The caterpillars have been known to eat from the black cherry.

==Ecology==

===Life cycle===
The Appalachian tiger swallowtail is univoltine. Female butterflies usually lay their singular brood from May to June. During the mating season, the males fly through the treetops, scouting for females. Females, though, tend to be difficult to find because they prefer to hide in the forest canopy.
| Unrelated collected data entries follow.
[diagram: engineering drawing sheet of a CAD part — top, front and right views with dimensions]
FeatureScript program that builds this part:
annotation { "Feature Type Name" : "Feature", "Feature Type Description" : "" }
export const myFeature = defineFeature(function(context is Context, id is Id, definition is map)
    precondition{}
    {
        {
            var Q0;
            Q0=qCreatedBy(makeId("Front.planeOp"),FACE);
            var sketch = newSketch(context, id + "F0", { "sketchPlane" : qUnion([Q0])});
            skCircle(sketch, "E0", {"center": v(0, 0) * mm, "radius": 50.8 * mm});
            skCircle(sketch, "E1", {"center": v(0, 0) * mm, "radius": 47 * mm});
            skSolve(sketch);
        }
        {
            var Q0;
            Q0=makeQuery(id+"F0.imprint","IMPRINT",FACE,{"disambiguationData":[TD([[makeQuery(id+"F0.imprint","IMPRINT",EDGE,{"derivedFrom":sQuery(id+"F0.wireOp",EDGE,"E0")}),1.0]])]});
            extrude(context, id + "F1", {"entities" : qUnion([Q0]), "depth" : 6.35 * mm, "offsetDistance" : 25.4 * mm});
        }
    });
After mating, females lay their eggs singularly on host plant leaves. The caterpillars, after hatching, then eat the host plants' leaves and undergo chrysalis throughout the winter. Pupation occurs around late June to July and pupae diapause until spring. Adults hatch in May.

===Habitat===
Appalachian tiger swallowtail butterflies tend to congregate in the woodlands and woodland openings. They prefer to remain in mid-level to high elevations in the southern Appalachian Mountains, and the species' range stretches from Pennsylvania to Georgia and Alabama. This species is extremely prevalent at higher elevations, but can also be found at lower elevations or valleys within mountainous terrain. The adult butterflies tend to remain in the canopy of the Appalachian hardwood forest and mainly only leave when visiting flowers. Their habitats often parallel those of P. glaucus.

===Nectar plants===
Adults drink nectar from many plants, including the mountain laurel (Kalmia latifolia), the pink azalea (Rhododendron nudiflorum), the blackberry (Rubus), the cockspur thorn (Crataegus crus-galli), the multiflora rose (Rosa multiflora), and the bush honeysuckle (Diervilla). Near the summit, they also tend to drink from the autumn olive (Elaeagnus commutata), but at lower elevation, they drink from the daisy fleabane (Erigeron ramosus).

===Host plants===
The larvae eat the leaves of a wide variety of trees, including cottonwood, tulip tree, lemon and cherry.

===Flight patterns===
The Appalachian tiger swallowtail shares a delayed flight pattern and many other hybrid-like traits with P. glaucus and P. canadensis despite its genetic isolation. Its flight period is in May. Some individuals take flight during late June, while others fly from May to early June. Populations of this species make annual migrations of over 200 km. Papilio appalachiensis usually has a singular flight period from spring to early summer and emerges later than P. glaucus. The Appalachian tiger swallowtail tends to fly directly up the western side of Spruce Knob towards the summit against strong westerly winds. The summit contains substantial vegetation within protected nooks where the adult butterflies rest and obtain nectar from various plants.